What influences C++ I/O performance?

E

Erik Wikström

[ ... ]
I only have VS 2008 Express, so I don't know, but it seems possible.

If you previously said you were using the "Express" edition, I didn't
catch it.

In any case, that's almost certainly the majority of the explanation
right there. Much of what they do in the Express edition of the compiler
is disable nearly _all_ optimization. Since iostreams are templates,
that means most of the code involved is being compiled with virtually no
optimization applied.

Fortunately, this is fairly easy to fix: the full version of the
compiler is included with (among other things) a number of versions of
the Windows SDK. If you care about performance at all, I'd advise
downloading and using that (at least for final builds).
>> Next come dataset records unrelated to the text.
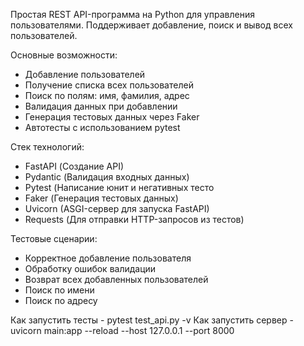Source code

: Простая REST API-программа на Python для управления пользователями.
Поддерживает добавление, поиск и вывод всех пользователей.

Основные возможности:

- Добавление пользователей
- Получение списка всех пользователей
- Поиск по полям: имя, фамилия, адрес
- Валидация данных при добавлении
- Генерация тестовых данных через Faker
- Автотесты с использованием pytest

 Стек технологий:

- FastAPI (Создание API)
- Pydantic (Валидация входных данных)
- Рytest (Написание юнит и негативных тесто
- Faker (Генерация тестовых данных)
- Uvicorn (ASGI-сервер для запуска FastAPI)
- Requests (Для отправки HTTP-запросов из тестов)

Тестовые сценарии:

- Корректное добавление пользователя
- Обработку ошибок валидации
- Возврат всех добавленных пользователей
- Поиск по имени
- Поиск по адресу

Как запустить тесты - pytest test_api.py -v
Как запустить сервер - uvicorn main:app --reload --host 127.0.0.1 --port 8000
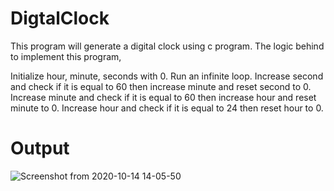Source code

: # DigtalClock
This program will generate a digital clock using c program. The logic behind to implement this program,

Initialize hour, minute, seconds with 0.
Run an infinite loop.
Increase second and check if it is equal to 60 then increase minute and reset second to 0.
Increase minute and check if it is equal to 60 then increase hour and reset minute to 0.
Increase hour and check if it is equal to 24 then reset hour to 0.
# Output
![Screenshot from 2020-10-14 14-05-50](https://user-images.githubusercontent.com/68325158/95964428-69b5cb80-0e26-11eb-8ef4-aca396d662f6.png)
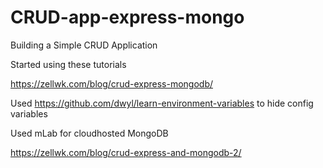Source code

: # CRUD-app-express-mongo
Building a Simple CRUD Application

Started using these tutorials

https://zellwk.com/blog/crud-express-mongodb/

Used https://github.com/dwyl/learn-environment-variables to hide config variables

Used mLab for cloudhosted MongoDB

https://zellwk.com/blog/crud-express-and-mongodb-2/

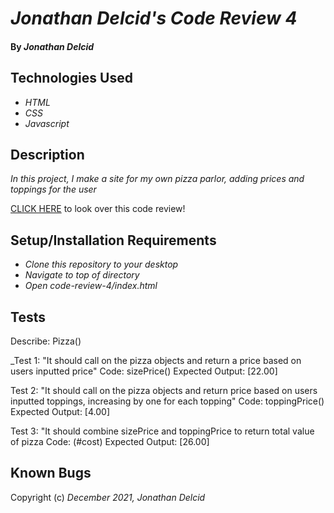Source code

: # _Jonathan Delcid's Code Review 4_

#### By _**Jonathan Delcid**_


## Technologies Used

* _HTML_
* _CSS_ 
* _Javascript_


## Description

_In this project, I make a site for my own pizza parlor, adding prices and toppings for the user_

<p><a href="https://github.com/delcidj22/code-review-4">CLICK HERE</a> to look over this code review!</p>

## Setup/Installation Requirements

* _Clone this repository to your desktop_
* _Navigate to top of directory_
* _Open code-review-4/index.html_

## Tests
Describe: Pizza()

_Test 1: "It should call on the pizza objects and return a price based on users inputted price"
Code: sizePrice()
Expected Output: [22.00]

Test 2: "It should call on the pizza objects and return price based on users inputted toppings, increasing by one for each topping"
Code: toppingPrice()
Expected Output: [4.00]

Test 3: "It should combine sizePrice and toppingPrice to return total value of pizza
Code: (#cost)
Expected Output: [26.00] 

## Known Bugs


Copyright (c) _December 2021, Jonathan Delcid_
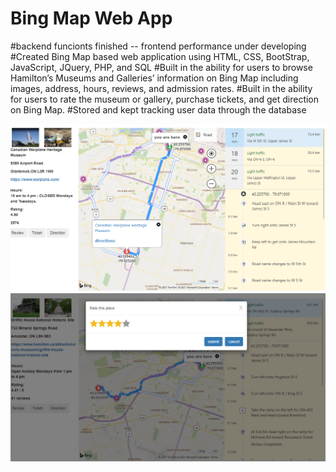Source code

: # Bing Map Web App 
#backend funcionts finished -- frontend performance under developing
#Created Bing Map based web application using HTML, CSS, BootStrap, JavaScript, JQuery, PHP, and SQL
#Built in the ability for users to browse Hamilton’s Museums and Galleries’ information on Bing Map including images, address, hours, reviews, and admission rates.
#Built in the ability for users to rate the museum or gallery, purchase tickets, and get direction on Bing Map.
#Stored and kept tracking user data through the database

<img src = "screenshot2.PNG" >
<img src = "screenshot1.PNG" >

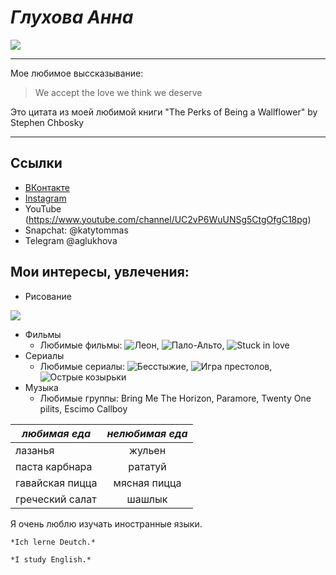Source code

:# *Глухова Анна*

![](https://pp.userapi.com/c840136/v840136116/32105/Xeo0P0iCgI0.jpg)

**********
Мое любимое выссказывание:
>We accept the love we think we deserve

Это цитата из моей любимой книги "The Perks of Being a Wallflower" by Stephen Chbosky
***********

## Ссылки

* [ВКонтакте](https://vk.com/punkasadaisy)  
* [Instagram](https://www.instagram.com/rxxmona/) 
* YouTube (https://www.youtube.com/channel/UC2vP6WuUNSg5CtgOfgC18pg)
* Snapchat: @katytommas
* Telegram @aglukhova

## Мои интересы, увлечения:
+ Рисование 

![](https://pp.userapi.com/c837221/v837221517/556e5/Azy2r1AbZ0A.jpg)

+ Фильмы 
   - Любимые фильмы: ![Леон](https://www.kinopoisk.ru/film/leon-1994-389/), ![Пало-Альто](https://www.kinopoisk.ru/film/palo-alto-2013-714101/), ![Stuck in love](https://www.kinopoisk.ru/film/zastryal-v-lyubvi-2012-665121/) 
+ Сериалы 
   - Любимые сериалы: ![Бесстыжие](https://www.kinopoisk.ru/film/besstydniki-2011-571335/), ![Игра престолов](https://www.kinopoisk.ru/film/igra-prestolov-2011-464963/), ![Острые козырьки](https://www.kinopoisk.ru/film/ostrye-kozyrki-2013-716587/)
+ Музыка
   - Любимые группы: Bring Me The Horizon, Paramore, Twenty One pilits, Escimo Callboy
   
   
***любимая еда***|***нелюбимая еда***|
---|:---:
лазанья|жульен|
паста карбнара|рататуй
гавайская пицца|мясная пицца
греческий салат|шашлык

Я очень люблю изучать иностранные языки. 

    *Ich lerne Deutch.*

    *I study English.*

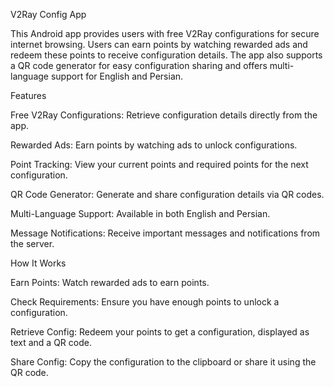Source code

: V2Ray Config App

This Android app provides users with free V2Ray configurations for secure internet browsing. Users can earn points by watching rewarded ads and redeem these points to receive configuration details. The app also supports a QR code generator for easy configuration sharing and offers multi-language support for English and Persian.

Features

Free V2Ray Configurations: Retrieve configuration details directly from the app.

Rewarded Ads: Earn points by watching ads to unlock configurations.

Point Tracking: View your current points and required points for the next configuration.

QR Code Generator: Generate and share configuration details via QR codes.

Multi-Language Support: Available in both English and Persian.

Message Notifications: Receive important messages and notifications from the server.

How It Works

Earn Points: Watch rewarded ads to earn points.

Check Requirements: Ensure you have enough points to unlock a configuration.

Retrieve Config: Redeem your points to get a configuration, displayed as text and a QR code.

Share Config: Copy the configuration to the clipboard or share it using the QR code.
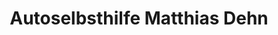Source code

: ---
title: "Autoselbsthilfe Matthias Dehn"
url: /hamburg/autoselbsthilfe-matthias-dehn/
shop: Autowerkstatt
---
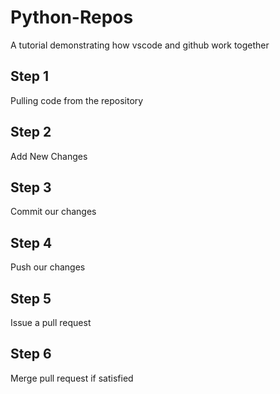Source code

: # Python-Repos
A tutorial demonstrating how vscode and github work together

## Step 1
Pulling code from the repository

## Step 2
Add New Changes

## Step 3
Commit our changes

## Step 4
Push our changes

## Step 5
Issue a pull request

## Step 6
Merge pull request if satisfied
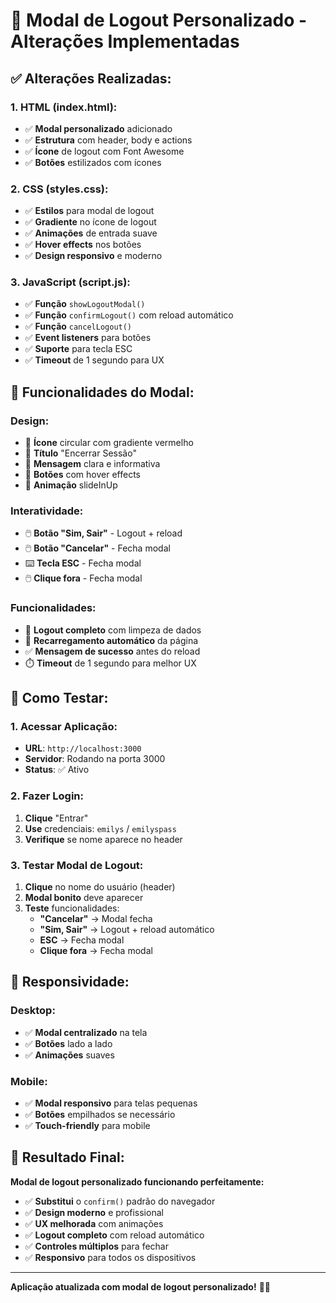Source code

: # 🎨 Modal de Logout Personalizado - Alterações Implementadas

## ✅ **Alterações Realizadas:**

### **1. HTML (index.html):**
- ✅ **Modal personalizado** adicionado
- ✅ **Estrutura** com header, body e actions
- ✅ **Ícone** de logout com Font Awesome
- ✅ **Botões** estilizados com ícones

### **2. CSS (styles.css):**
- ✅ **Estilos** para modal de logout
- ✅ **Gradiente** no ícone de logout
- ✅ **Animações** de entrada suave
- ✅ **Hover effects** nos botões
- ✅ **Design responsivo** e moderno

### **3. JavaScript (script.js):**
- ✅ **Função** `showLogoutModal()` 
- ✅ **Função** `confirmLogout()` com reload automático
- ✅ **Função** `cancelLogout()`
- ✅ **Event listeners** para botões
- ✅ **Suporte** para tecla ESC
- ✅ **Timeout** de 1 segundo para UX

## 🎯 **Funcionalidades do Modal:**

### **Design:**
- 🎨 **Ícone** circular com gradiente vermelho
- 🎨 **Título** "Encerrar Sessão"
- 🎨 **Mensagem** clara e informativa
- 🎨 **Botões** com hover effects
- 🎨 **Animação** slideInUp

### **Interatividade:**
- 🖱️ **Botão "Sim, Sair"** - Logout + reload
- 🖱️ **Botão "Cancelar"** - Fecha modal
- ⌨️ **Tecla ESC** - Fecha modal
- 🖱️ **Clique fora** - Fecha modal

### **Funcionalidades:**
- 🔄 **Logout completo** com limpeza de dados
- 🔄 **Recarregamento automático** da página
- ✅ **Mensagem de sucesso** antes do reload
- ⏱️ **Timeout** de 1 segundo para melhor UX

## 🧪 **Como Testar:**

### **1. Acessar Aplicação:**
- **URL**: `http://localhost:3000`
- **Servidor**: Rodando na porta 3000
- **Status**: ✅ Ativo

### **2. Fazer Login:**
1. **Clique** "Entrar"
2. **Use** credenciais: `emilys` / `emilyspass`
3. **Verifique** se nome aparece no header

### **3. Testar Modal de Logout:**
1. **Clique** no nome do usuário (header)
2. **Modal bonito** deve aparecer
3. **Teste** funcionalidades:
   - **"Cancelar"** → Modal fecha
   - **"Sim, Sair"** → Logout + reload automático
   - **ESC** → Fecha modal
   - **Clique fora** → Fecha modal

## 📱 **Responsividade:**

### **Desktop:**
- ✅ **Modal centralizado** na tela
- ✅ **Botões** lado a lado
- ✅ **Animações** suaves

### **Mobile:**
- ✅ **Modal responsivo** para telas pequenas
- ✅ **Botões** empilhados se necessário
- ✅ **Touch-friendly** para mobile

## 🎉 **Resultado Final:**

**Modal de logout personalizado funcionando perfeitamente:**
- ✅ **Substitui** o `confirm()` padrão do navegador
- ✅ **Design moderno** e profissional
- ✅ **UX melhorada** com animações
- ✅ **Logout completo** com reload automático
- ✅ **Controles múltiplos** para fechar
- ✅ **Responsivo** para todos os dispositivos

---

**Aplicação atualizada com modal de logout personalizado!** 🚀✨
I forgot to add, the Windows Platform SDK comes as a part of Visual C++
2008 Express, so downloading it again will buy you nothing.
 
J

Jerry Coffin

[ ... ]
You know, it's just terribly disappointing and frustrating when one
finds out that even a stupid scripting language outperforms one's C++
implementation.

I'd be rather happy with that. Scripting languages tend to make
development and maintenance cheap and easy, so when they can do the job,
it's a great thing.

Most scripting languages are (at least partially) interpreted, so
execution speed tends to depend heavily upon the amount of code that
needs to be executed. When/if you can get the job done in only a line or
two of code, they'll typically be as fast as (and perhaps faster than)
anything you can reasonably write yourself. In particular, the code that
implements those few lines of code is likely to be used enough to
justify spending quite a bit of time and effort on optimizing them.

Chances are that when you recreate that functionality on your own that
you can't justify spending nearly as much time and effort on optimizing
this code, so you may not get a lot faster result.